> TEXTO
++++++
Criméia deu à luz presa e só teve o primeiro contato com o filho desnutrido 53 dias depois do nascimento.
A jornalista Rose Nogueira passou pelo mesmo suplício. Ela foi presa pouco depois de dar à luz. Mantida em cárcere por um dos mais ferozes torturadores da ditadura, o delegado da Polícia Civil de São Paulo, Sérgio Paranhos Fleury, Rose recebeu injeções para deixar de produzir leite materno.
Foi vítima de abuso de um de seus torturadores, mas ao sair da cadeia recuperou a relação com o filho.
Flora Strozenberg não teve a mesma sorte. Ela foi presa por agentes da ditadura em agosto de 1974. À época, para confundir a inteligência das organizações que combatiam a ditadura, militares se escondiam adotando o cargo de civis – e vice-versa.
Aparecido Laertes Calandra, delegado da Polícia Civil de São Paulo, era conhecido como capitão Ubirajara.
++++++
> DADOS EXTRAÍDOS
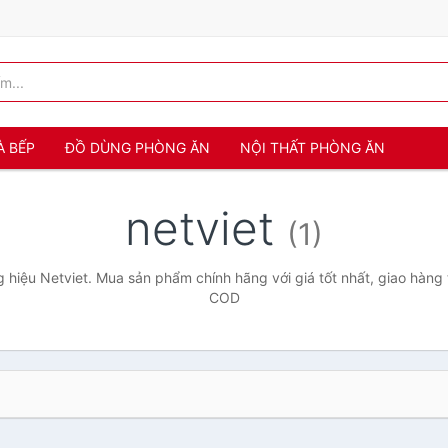
À BẾP
ĐỒ DÙNG PHÒNG ĂN
NỘI THẤT PHÒNG ĂN
netviet
(1)
hiệu Netviet. Mua sản phẩm chính hãng với giá tốt nhất, giao hàng 
COD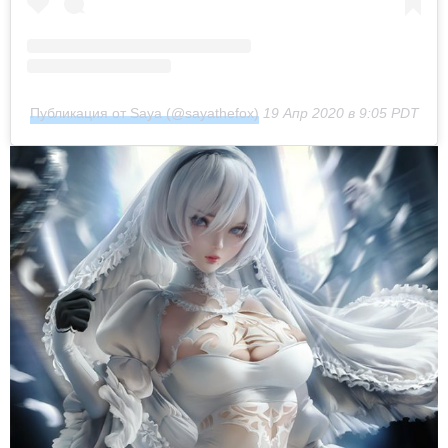
Публикация от Saya (@sayathefox)
19 Апр 2020 в 9:05 PDT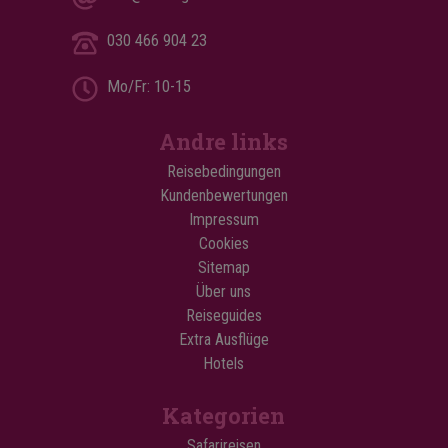
030 466 904 23
Mo/Fr: 10-15
Andre links
Reisebedingungen
Kundenbewertungen
Impressum
Cookies
Sitemap
Über uns
Reiseguides
Extra Ausflüge
Hotels
Kategorien
Safarireisen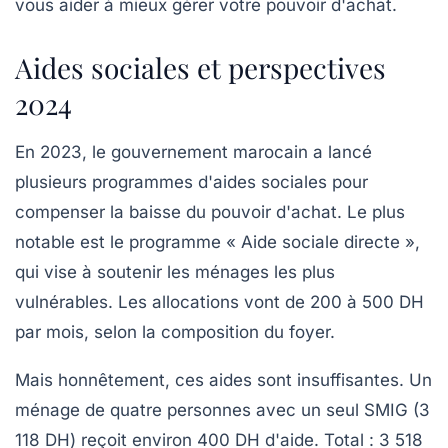
vous aider à mieux gérer votre pouvoir d'achat.
Aides sociales et perspectives
2024
En 2023, le gouvernement marocain a lancé
plusieurs programmes d'aides sociales pour
compenser la baisse du pouvoir d'achat. Le plus
notable est le
programme « Aide sociale directe »
,
qui vise à soutenir les ménages les plus
vulnérables. Les allocations vont de 200 à 500 DH
par mois, selon la composition du foyer.
Mais honnêtement, ces aides sont insuffisantes. Un
ménage de quatre personnes avec un seul SMIG (3
118 DH) reçoit environ 400 DH d'aide. Total : 3 518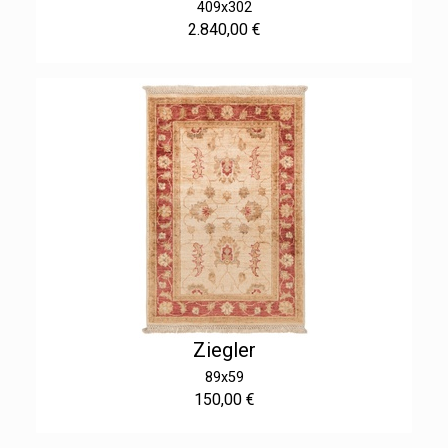
409x302
2.840,00 €
Ziegler
89x59
150,00 €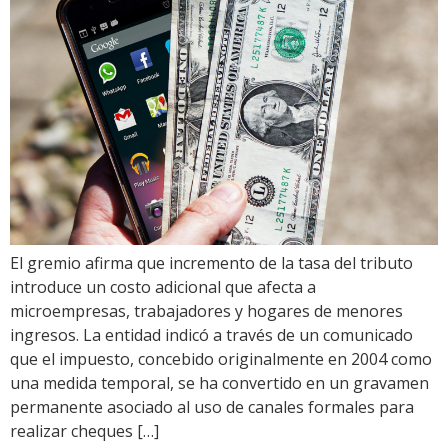
El gremio afirma que incremento de la tasa del tributo
introduce un costo adicional que afecta a
microempresas, trabajadores y hogares de menores
ingresos. La entidad indicó a través de un comunicado
que el impuesto, concebido originalmente en 2004 como
una medida temporal, se ha convertido en un gravamen
permanente asociado al uso de canales formales para
realizar cheques […]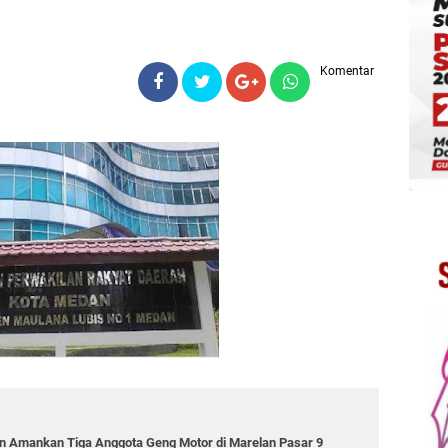
Komentar
 Amankan Tiga Anggota Geng Motor di Marelan Pasar 9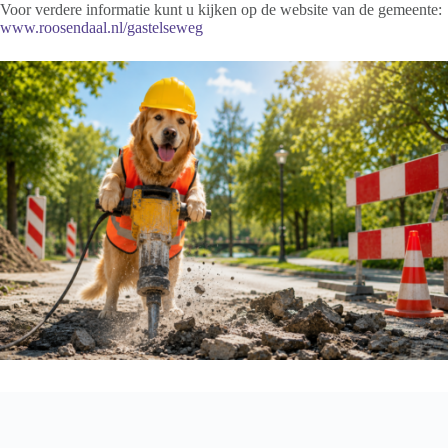
Voor verdere informatie kunt u kijken op de website van de gemeente:
www.roosendaal.nl/gastelseweg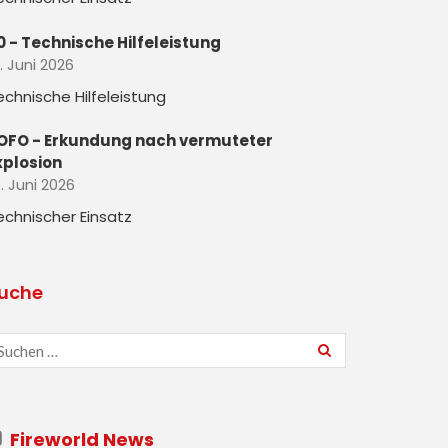
0 - Technische Hilfeleistung
. Juni 2026
echnische Hilfeleistung
OFO - Erkundung nach vermuteter
xplosion
. Juni 2026
echnischer Einsatz
uche
Fireworld News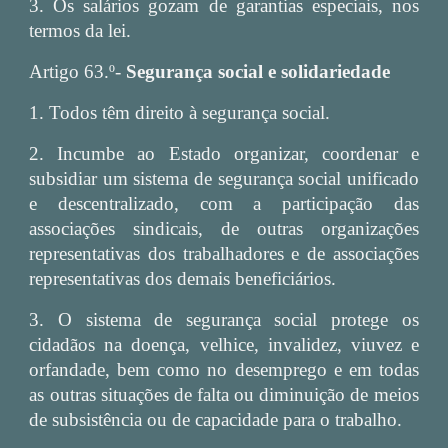
3. Os salários gozam de garantias especiais, nos
termos da lei.
Artigo 63.º-
Segurança social e solidariedade
1. Todos têm direito à segurança social.
2. Incumbe ao Estado organizar, coordenar e
subsidiar um sistema de segurança social unificado
e descentralizado, com a participação das
associações sindicais, de outras organizações
representativas dos trabalhadores e de associações
representativas dos demais beneficiários.
3. O sistema de segurança social protege os
cidadãos na doença, velhice, invalidez, viuvez e
orfandade, bem como no desemprego e em todas
as outras situações de falta ou diminuição de meios
de subsistência ou de capacidade para o trabalho.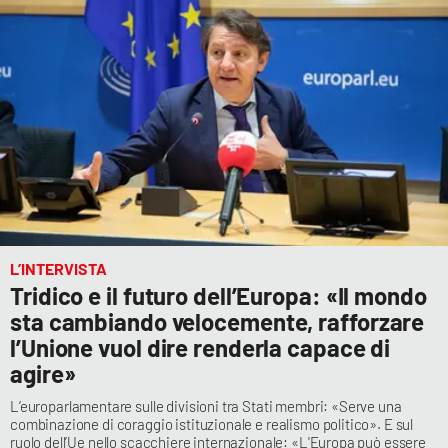
L’INTERVISTA
Tridico e il futuro dell’Europa: «Il mondo
sta cambiando velocemente, rafforzare
l’Unione vuol dire renderla capace di
agire»
L’europarlamentare sulle divisioni tra Stati membri: «Serve una
combinazione di coraggio istituzionale e realismo politico». E sul
ruolo dell’Ue nello scacchiere internazionale: «L'Europa può essere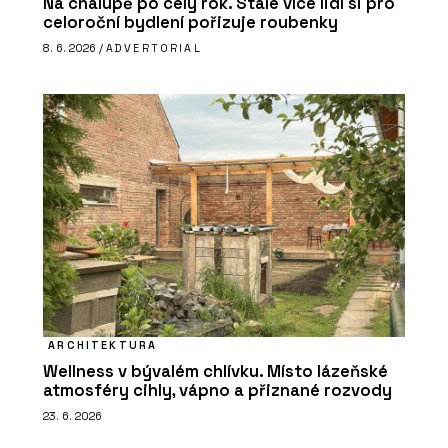
Na chalupě po celý rok. Stále více lidí si pro
celoroční bydlení pořizuje roubenky
8. 6. 2026 /
ADVERTORIAL
ARCHITEKTURA
Wellness v bývalém chlívku. Místo lázeňské
atmosféry cihly, vápno a přiznané rozvody
23. 6. 2026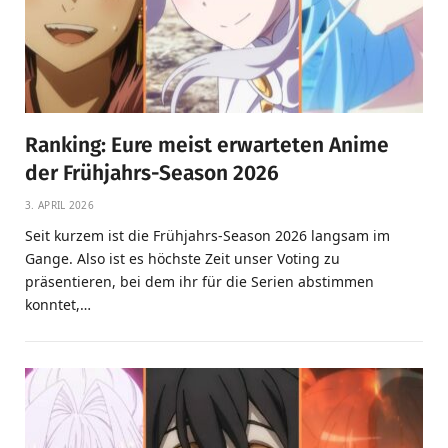
Ranking: Eure meist erwarteten Anime
der Frühjahrs-Season 2026
3. APRIL 2026
Seit kurzem ist die Frühjahrs-Season 2026 langsam im
Gange. Also ist es höchste Zeit unser Voting zu
präsentieren, bei dem ihr für die Serien abstimmen
konntet,…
++++++
> PERGUNTAS
1. De acordo com o texto sobre as mulheres presas na ditadura, em que mês e ano Flora Strozenberg foi presa?
2. Escreva a continuação do texto sobre as mulheres presas na ditadura, começando logo depois da última frase apresentada.

> RESPOSTAS
1. Em agosto de 1974.

2.
“Um dia o Calandra me chama para interrogatório e diz: ‘Senta aí’. Era a cadeira do ginecologista”, narrou Flora à Comissão Nacional da Verdade.
Grávida, Flora foi submetida a seguidas sessões de tortura, até abortar. “Tinha perdido mais de 20 quilos nesse tempo. A hemorragia era em todos os buracos possíveis. Foi muito sangue, não sei como não tive um choque, entendeu?”, ela contou à CNV.
Flora disse que, no caso dela, havia um sentido em usar a cadeira de ginecologista: “É uma cadeira que eles pegam choque elétrico e botam [na vagina] com as seguintes palavras: ‘Isto é para você nunca mais botar comunista no mundo’”.